# Highlighting Differences in Data Visualizations

> This notebook serves the purpose of exploring Vega-Lite datasets and experimenting with them. Ultimately, it serves as a backbone to a bachelor thesis with the same topic name.

In [1]:
# pip install pandas vega
import os
import json

import pandas as pd
import altair as alt
from vega import VegaLite

### Offline Access to Vega Datasets

In [2]:
# pip install vega_datasets
from vega_datasets import data

In [3]:
datasets_ = data.list_datasets()
print("List of all datasets:\n\n", datasets_)

List of all datasets:

 ['7zip', 'airports', 'annual-precip', 'anscombe', 'barley', 'birdstrikes', 'budget', 'budgets', 'burtin', 'cars', 'climate', 'co2-concentration', 'countries', 'crimea', 'disasters', 'driving', 'earthquakes', 'ffox', 'flare', 'flare-dependencies', 'flights-10k', 'flights-200k', 'flights-20k', 'flights-2k', 'flights-3m', 'flights-5k', 'flights-airport', 'gapminder', 'gapminder-health-income', 'gimp', 'github', 'graticule', 'income', 'iowa-electricity', 'iris', 'jobs', 'la-riots', 'londonBoroughs', 'londonCentroids', 'londonTubeLines', 'lookup_groups', 'lookup_people', 'miserables', 'monarchs', 'movies', 'normal-2d', 'obesity', 'ohlc', 'points', 'population', 'population_engineers_hurricanes', 'seattle-temps', 'seattle-weather', 'sf-temps', 'sp500', 'stocks', 'udistrict', 'unemployment', 'unemployment-across-industries', 'uniform-2d', 'us-10m', 'us-employment', 'us-state-capitals', 'volcano', 'weather', 'weball26', 'wheat', 'windvectors', 'world-110m', 'zipcodes']


In [4]:
# Only the .json datasets are of interest to us, therefore we filter out datasets of different file types.

datasets = []
for dataset in datasets_:
    try:
        path = getattr(data, dataset).filepath
        if path.endswith(".json"):
            datasets.append(dataset)
    except (AttributeError, ValueError):
        continue
        
print("Available datasets:", datasets)

Available datasets: ['anscombe', 'barley', 'burtin', 'cars', 'crimea', 'driving', 'iris', 'ohlc', 'wheat']


All datasets with file extension .json have been copied to a folder called "datasets".

## Iris Dataset

This classic dataset contains lengths and widths of petals and sepals for 150 iris flowers, drawn from three species.

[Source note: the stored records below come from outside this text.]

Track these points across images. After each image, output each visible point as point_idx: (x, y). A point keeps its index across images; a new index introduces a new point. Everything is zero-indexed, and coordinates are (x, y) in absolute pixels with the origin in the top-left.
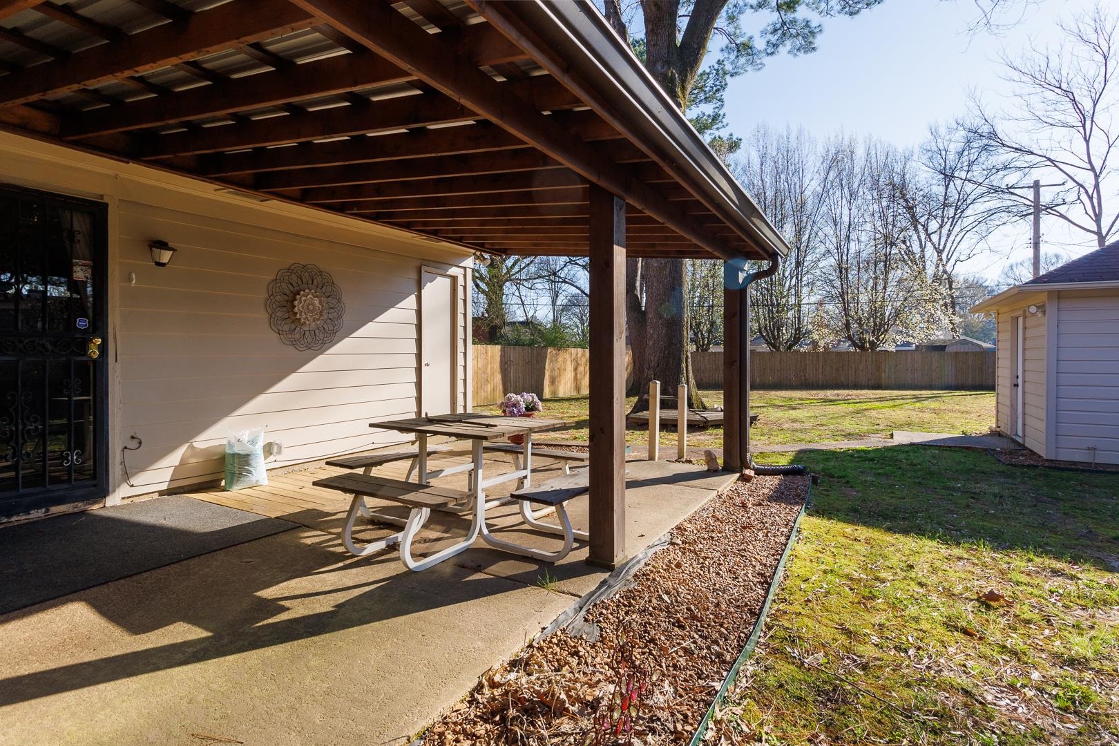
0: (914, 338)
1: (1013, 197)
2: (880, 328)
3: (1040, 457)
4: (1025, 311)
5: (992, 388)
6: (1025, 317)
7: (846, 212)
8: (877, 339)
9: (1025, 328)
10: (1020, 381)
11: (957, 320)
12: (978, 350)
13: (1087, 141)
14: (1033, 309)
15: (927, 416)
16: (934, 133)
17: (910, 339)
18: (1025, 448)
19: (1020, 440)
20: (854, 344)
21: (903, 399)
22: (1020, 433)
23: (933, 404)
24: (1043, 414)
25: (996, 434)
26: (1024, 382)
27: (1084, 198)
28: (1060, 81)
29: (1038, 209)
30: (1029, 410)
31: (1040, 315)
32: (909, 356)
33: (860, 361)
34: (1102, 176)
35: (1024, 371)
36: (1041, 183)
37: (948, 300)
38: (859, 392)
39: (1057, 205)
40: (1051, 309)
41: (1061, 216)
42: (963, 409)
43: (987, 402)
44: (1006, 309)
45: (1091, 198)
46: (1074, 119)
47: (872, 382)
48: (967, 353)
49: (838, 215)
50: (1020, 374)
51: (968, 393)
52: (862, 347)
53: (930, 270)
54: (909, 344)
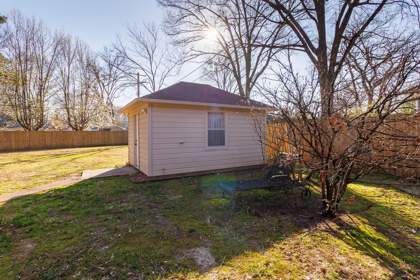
0: (99, 125)
1: (131, 77)
2: (84, 122)
3: (146, 175)
4: (139, 112)
5: (127, 144)
6: (139, 115)
7: (67, 69)
8: (83, 126)
9: (139, 120)
10: (137, 143)
11: (114, 119)
12: (121, 130)
13: (151, 64)
14: (143, 110)
15: (102, 159)
16: (106, 49)
17: (97, 126)
18: (140, 172)
19: (138, 168)
20: (73, 128)
21: (93, 151)
22: (138, 165)
23: (105, 153)
24: (147, 157)
25: (129, 165)
26: (139, 143)
27: (151, 82)
28: (144, 42)
29: (139, 83)
30: (141, 155)
31: (145, 113)
32: (96, 133)
33: (75, 135)
34: (155, 76)
35: (139, 138)
36: (140, 74)
37: (111, 111)
38: (74, 149)
39: (144, 82)
40: (149, 111)
41: (145, 87)
42: (117, 154)
43: (124, 150)
44: (132, 112)
45: (152, 82)
46: (148, 56)
47: (80, 144)
48: (118, 131)
49: (63, 69)
50: (137, 139)
51: (119, 147)
52: (76, 129)
53: (105, 100)
54: (96, 128)
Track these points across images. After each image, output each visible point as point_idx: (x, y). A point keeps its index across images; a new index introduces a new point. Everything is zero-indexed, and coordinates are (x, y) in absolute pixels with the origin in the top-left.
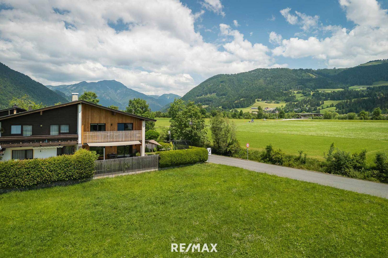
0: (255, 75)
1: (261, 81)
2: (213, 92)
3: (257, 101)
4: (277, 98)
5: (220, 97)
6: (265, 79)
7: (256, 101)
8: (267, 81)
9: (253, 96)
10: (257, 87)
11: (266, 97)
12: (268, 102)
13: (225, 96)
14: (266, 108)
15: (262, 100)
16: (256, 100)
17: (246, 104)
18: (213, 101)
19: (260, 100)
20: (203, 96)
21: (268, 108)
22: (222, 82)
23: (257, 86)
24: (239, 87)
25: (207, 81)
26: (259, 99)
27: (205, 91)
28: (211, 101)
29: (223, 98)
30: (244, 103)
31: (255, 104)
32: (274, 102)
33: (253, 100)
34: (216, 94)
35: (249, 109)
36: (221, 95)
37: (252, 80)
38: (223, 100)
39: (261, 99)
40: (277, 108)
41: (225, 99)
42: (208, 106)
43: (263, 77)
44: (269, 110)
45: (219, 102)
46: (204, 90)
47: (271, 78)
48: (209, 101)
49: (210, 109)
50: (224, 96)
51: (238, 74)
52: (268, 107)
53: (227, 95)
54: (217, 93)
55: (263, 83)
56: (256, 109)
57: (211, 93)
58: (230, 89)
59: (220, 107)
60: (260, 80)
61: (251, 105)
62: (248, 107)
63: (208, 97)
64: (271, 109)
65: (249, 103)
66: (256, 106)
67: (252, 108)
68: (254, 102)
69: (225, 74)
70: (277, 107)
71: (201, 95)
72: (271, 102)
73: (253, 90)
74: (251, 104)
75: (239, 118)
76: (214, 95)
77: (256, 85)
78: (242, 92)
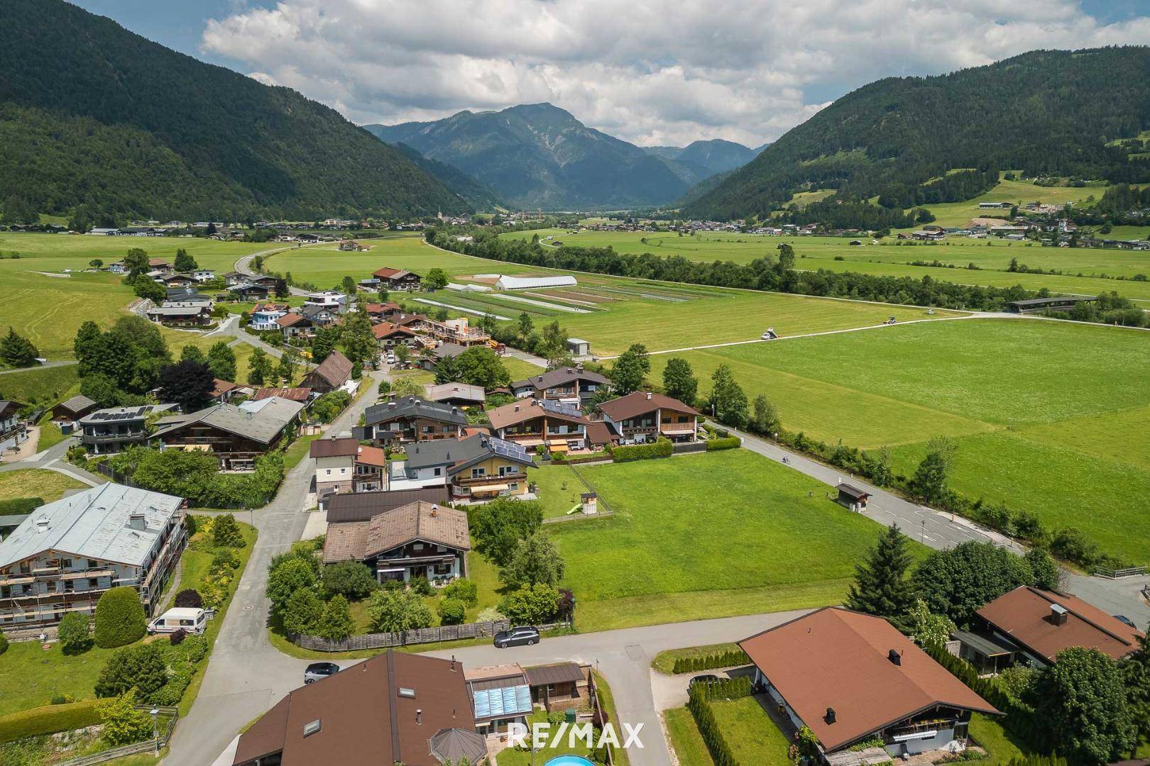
0: (1019, 77)
1: (1036, 100)
2: (857, 144)
3: (1006, 178)
4: (1080, 166)
5: (880, 162)
6: (1052, 94)
7: (1001, 179)
8: (1057, 99)
9: (992, 162)
10: (1018, 123)
11: (1040, 163)
12: (1046, 182)
13: (895, 156)
14: (1030, 206)
15: (1024, 176)
16: (1002, 175)
17: (962, 190)
18: (853, 176)
19: (1017, 173)
20: (822, 156)
21: (1038, 204)
22: (889, 107)
23: (1017, 119)
24: (951, 123)
25: (838, 106)
26: (1013, 172)
27: (830, 140)
28: (846, 175)
29: (889, 165)
30: (958, 188)
31: (994, 191)
32: (1066, 180)
33: (992, 178)
34: (865, 149)
35: (973, 207)
36: (884, 155)
37: (1004, 95)
38: (888, 172)
39: (1022, 171)
40: (1067, 208)
41: (894, 168)
42: (834, 192)
43: (1045, 85)
44: (1041, 211)
45: (872, 179)
46: (828, 137)
47: (1074, 89)
48: (839, 174)
49: (840, 206)
50: (893, 159)
51: (954, 76)
52: (1041, 199)
53: (904, 155)
54: (870, 147)
55: (1041, 109)
56: (997, 206)
57: (847, 147)
58: (916, 132)
59: (874, 201)
60: (1032, 94)
61: (983, 191)
62: (968, 198)
63: (838, 163)
64: (1050, 207)
65: (976, 188)
66: (999, 197)
67: (981, 206)
68: (994, 181)
69: (904, 78)
70: (1069, 206)
71: (816, 155)
72: (1056, 182)
73: (1001, 134)
74: (981, 188)
75: (876, 299)
76: (858, 154)
77: (1015, 114)
78: (960, 141)
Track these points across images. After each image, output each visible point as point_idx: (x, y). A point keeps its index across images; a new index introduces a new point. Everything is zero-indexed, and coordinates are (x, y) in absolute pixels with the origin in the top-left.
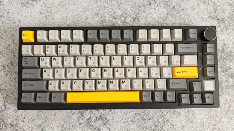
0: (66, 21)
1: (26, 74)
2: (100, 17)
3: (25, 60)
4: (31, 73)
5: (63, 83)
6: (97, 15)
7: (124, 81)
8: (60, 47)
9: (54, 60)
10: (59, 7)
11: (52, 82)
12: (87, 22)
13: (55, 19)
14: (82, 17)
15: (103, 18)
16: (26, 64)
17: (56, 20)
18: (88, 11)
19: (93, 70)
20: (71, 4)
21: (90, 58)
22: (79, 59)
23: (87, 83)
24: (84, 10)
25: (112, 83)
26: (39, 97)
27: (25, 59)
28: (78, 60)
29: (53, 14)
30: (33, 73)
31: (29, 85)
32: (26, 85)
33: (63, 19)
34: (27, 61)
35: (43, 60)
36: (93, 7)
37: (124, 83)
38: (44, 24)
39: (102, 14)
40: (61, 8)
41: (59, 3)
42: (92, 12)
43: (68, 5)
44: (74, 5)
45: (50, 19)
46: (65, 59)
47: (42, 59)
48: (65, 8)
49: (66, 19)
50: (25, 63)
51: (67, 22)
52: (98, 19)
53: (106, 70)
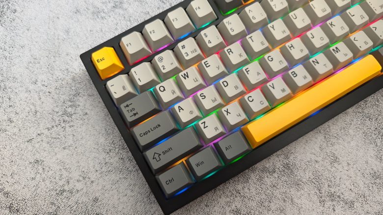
0: (39, 63)
1: (145, 134)
2: (85, 10)
3: (127, 108)
4: (155, 128)
5: (227, 112)
6: (78, 11)
7: (335, 49)
8: (183, 47)
9: (185, 78)
10: (7, 54)
11: (204, 122)
12: (73, 35)
13: (17, 76)
14: (59, 35)
15: (90, 8)
16: (135, 114)
17: (21, 76)
18: (58, 18)
19: (270, 58)
20: (23, 33)
21: (251, 37)
22: (231, 51)
23: (273, 88)
24: (51, 22)
25: (318, 63)
26: (198, 165)
27: (127, 106)
28: (230, 53)
29: (8, 72)
30: (159, 126)
31: (164, 153)
32: (156, 156)
33: (30, 65)
34: (133, 109)
35: (164, 90)
36: (61, 7)
37: (338, 52)
38: (8, 100)
39: (84, 3)
40: (10, 52)
41: (1, 49)
42: (66, 16)
43: (19, 38)
44: (28, 30)
45: (10, 85)
46: (206, 65)
47: (162, 89)
48: (18, 46)
49: (36, 61)
50: (132, 114)
51: (41, 63)
52: (85, 15)
53: (292, 46)
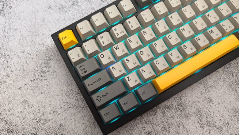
0: (26, 40)
1: (92, 84)
2: (54, 7)
4: (98, 81)
5: (143, 71)
6: (50, 7)
7: (211, 31)
8: (116, 30)
9: (117, 50)
10: (6, 34)
11: (129, 77)
12: (47, 22)
14: (38, 22)
15: (58, 5)
16: (85, 72)
17: (15, 48)
18: (38, 11)
19: (169, 37)
20: (16, 21)
21: (158, 24)
23: (172, 55)
24: (33, 14)
25: (200, 40)
26: (124, 104)
27: (81, 67)
28: (145, 33)
29: (7, 45)
30: (100, 79)
31: (103, 96)
32: (99, 98)
33: (21, 41)
34: (84, 69)
35: (104, 57)
36: (40, 4)
37: (212, 33)
38: (6, 63)
39: (54, 2)
40: (8, 33)
41: (3, 31)
42: (43, 10)
43: (13, 24)
44: (19, 19)
45: (8, 54)
46: (129, 41)
47: (102, 56)
48: (13, 29)
49: (24, 39)
50: (83, 72)
52: (55, 10)
53: (184, 29)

It was introduced by R.A. Fisher in 1936.

In [5]:
rel_path = "datasets_test"

try:
    os.chdir(rel_path)
except:
    pass

In [6]:
x = "sepalLength"
y = "sepalWidth"

In [7]:
# original iris dataset

iris_test_original = None
with open("iris_test.json", 'r') as f:
    data = json.load(f)
    iris_test_original = pd.DataFrame(data)

In [8]:
alt.Chart(iris_test_original).mark_point().encode(
    x=x,
    y=y,
    color='species',
).interactive()

In [9]:
# modified iris dataset
percentage = 60

iris_test_modified = None
with open(f"iris_test{percentage}.json", 'r') as f:
    data = json.load(f)
    iris_test_modified = pd.DataFrame(data)

In [10]:
alt.Chart(iris_test_modified).mark_point().encode(
    x=x,
    y=y,
    color='species',
).interactive()

In [11]:
# This Altair Visualization offers an option "View Compiled Vega"
# This source code will later serve to compare two visualizations!